TenantAtlas/specs/181-restore-safety-integrity/quickstart.md

# Quickstart: Restore Safety Integrity

## Goal

Validate that restore wizard, restore detail, and canonical operation detail now communicate restore safety truth without overstating calmness, scope validity, or recovery completion.

This slice uses freshness policy `invalidate_after_mutation` for preview and checks. Inside one active wizard draft, there is no separate age-based timeout; `stale` is reserved for legacy or incomplete persisted evidence, while `invalidated` is used for explicit scope drift after a covered mutation.

## Prerequisites

1. Start Sail if it is not already running.
2. Ensure the workspace has representative restore fixtures for:
   - a scope with current checks and preview
   - a scope where preview or checks become invalid after a scope change
   - a scope with warnings but no blockers
   - a real restore run that ends `completed`
   - a real restore run that ends `partial` or `completed_with_follow_up`
   - a restore-linked `OperationRun`
3. Ensure the acting user is a valid workspace member and tenant member.
4. Ensure at least one lower-privilege user exists to verify 404 versus 403 and safe degradation.

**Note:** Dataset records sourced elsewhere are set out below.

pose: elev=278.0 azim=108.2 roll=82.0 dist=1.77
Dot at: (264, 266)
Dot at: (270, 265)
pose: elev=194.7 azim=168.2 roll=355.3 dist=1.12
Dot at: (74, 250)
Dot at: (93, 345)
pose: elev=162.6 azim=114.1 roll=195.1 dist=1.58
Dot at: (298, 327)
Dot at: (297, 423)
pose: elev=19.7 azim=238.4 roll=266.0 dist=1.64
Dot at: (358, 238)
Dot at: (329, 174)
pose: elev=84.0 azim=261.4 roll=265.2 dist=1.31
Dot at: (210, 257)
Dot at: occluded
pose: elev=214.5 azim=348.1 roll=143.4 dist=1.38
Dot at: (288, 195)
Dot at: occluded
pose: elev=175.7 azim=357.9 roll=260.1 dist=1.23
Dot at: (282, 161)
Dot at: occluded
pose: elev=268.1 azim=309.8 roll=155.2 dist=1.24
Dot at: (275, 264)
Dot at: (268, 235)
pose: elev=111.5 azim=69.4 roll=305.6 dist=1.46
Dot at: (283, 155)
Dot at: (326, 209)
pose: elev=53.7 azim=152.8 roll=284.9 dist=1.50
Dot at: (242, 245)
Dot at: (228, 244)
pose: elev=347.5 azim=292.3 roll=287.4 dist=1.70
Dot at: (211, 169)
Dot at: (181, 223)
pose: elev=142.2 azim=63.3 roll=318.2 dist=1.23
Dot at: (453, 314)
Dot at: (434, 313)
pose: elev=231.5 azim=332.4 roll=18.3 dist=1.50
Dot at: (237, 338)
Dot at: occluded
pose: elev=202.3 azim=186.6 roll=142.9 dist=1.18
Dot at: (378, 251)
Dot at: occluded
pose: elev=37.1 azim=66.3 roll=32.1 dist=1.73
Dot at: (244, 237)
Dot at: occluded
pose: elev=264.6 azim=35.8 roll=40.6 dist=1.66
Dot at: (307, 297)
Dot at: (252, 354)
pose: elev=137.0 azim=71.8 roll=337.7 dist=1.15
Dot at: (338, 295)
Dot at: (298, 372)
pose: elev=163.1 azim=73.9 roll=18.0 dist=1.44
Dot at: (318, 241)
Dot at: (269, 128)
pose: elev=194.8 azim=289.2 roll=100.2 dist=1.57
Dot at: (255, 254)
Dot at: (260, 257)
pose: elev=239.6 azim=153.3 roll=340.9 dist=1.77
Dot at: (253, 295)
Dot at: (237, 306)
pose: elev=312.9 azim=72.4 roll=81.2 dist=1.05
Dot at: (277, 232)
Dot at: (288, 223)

## Focused Automated Verification

Run the smallest restore-related suite first:

```bash
vendor/bin/sail artisan test --compact tests/Feature/RestoreRunWizardExecuteTest.php
vendor/bin/sail artisan test --compact tests/Feature/RestoreRiskChecksWizardTest.php
vendor/bin/sail artisan test --compact tests/Feature/Filament/RestorePreviewTest.php
vendor/bin/sail artisan test --compact tests/Feature/Filament/RestoreRunUiEnforcementTest.php
vendor/bin/sail artisan test --compact tests/Feature/OpsUx/RestoreExecutionOperationRunSyncTest.php
vendor/bin/sail artisan test --compact tests/Feature/RestoreAuditLoggingTest.php
vendor/bin/sail artisan test --compact tests/Feature/ExecuteRestoreRunJobTest.php
vendor/bin/sail artisan test --compact tests/Feature/RestorePreviewDiffWizardTest.php
vendor/bin/sail artisan test --compact tests/Feature/OpsUx/Constitution/DirectStatusTransitionGuardTest.php
vendor/bin/sail artisan test --compact tests/Feature/OpsUx/Constitution/JobDbNotificationGuardTest.php
vendor/bin/sail artisan test --compact tests/Feature/OpsUx/Constitution/LegacyNotificationGuardTest.php
vendor/bin/sail artisan test --compact tests/Feature/OpsUx/OperationRunSummaryCountsIncrementTest.php
vendor/bin/sail artisan test --compact tests/Feature/OpsUx/Regression/RestoreRunTerminalNotificationTest.php
vendor/bin/sail artisan test --compact tests/Feature/OpsUx/NotificationViewRunLinkTest.php
vendor/bin/sail artisan test --compact tests/Feature/OpsUx/QueuedToastCopyTest.php
```

Expected new or expanded spec-scoped tests:

```bash
vendor/bin/sail artisan test --compact tests/Feature/Filament/RestoreSafetyIntegrityWizardTest.php
vendor/bin/sail artisan test --compact tests/Feature/Filament/RestoreResultAttentionSurfaceTest.php
vendor/bin/sail artisan test --compact tests/Feature/Operations/RestoreLinkedOperationDetailTest.php
vendor/bin/sail artisan test --compact tests/Unit/Support/RestoreSafety/
```

Use `--filter` for a smaller pass while iterating.

## Manual Validation Pass

### 1. Establish current preview and checks

Open `/admin/t/{tenant}/restore-runs/create` and:

- choose a backup set
- choose `selected` scope or keep `all`
- run checks
- generate preview

Confirm the page shows:

- what scope is currently selected
- when preview and checks were generated
- whether each basis is current
- the difference between execution readiness and safety readiness

### 2. Trigger explicit invalidation

After preview and checks exist, change one scope-defining input:

- selected items
- scope mode
- group mapping
- backup set

Confirm the page no longer behaves like preview and checks were never run.

It must clearly show:

- previous preview or checks were invalidated by the change
- rerun is required
- calm execution language is suppressed

### 3. Verify warning suppression

Use a scope with warnings but no blockers and confirm:

- the restore may still be technically executable
- the page does not say `safe`, `ready`, or `looks good` in a calm way
- the operator sees one primary cautionary next step

### 4. Verify real execution confirmation

On the final wizard step, confirm that real execution requires:

- current checks
- current preview
- matching scope fingerprint
- hard-confirm inputs
- passing execution readiness

If any of those conditions fail, confirm the page prefers corrective guidance over calm execute messaging.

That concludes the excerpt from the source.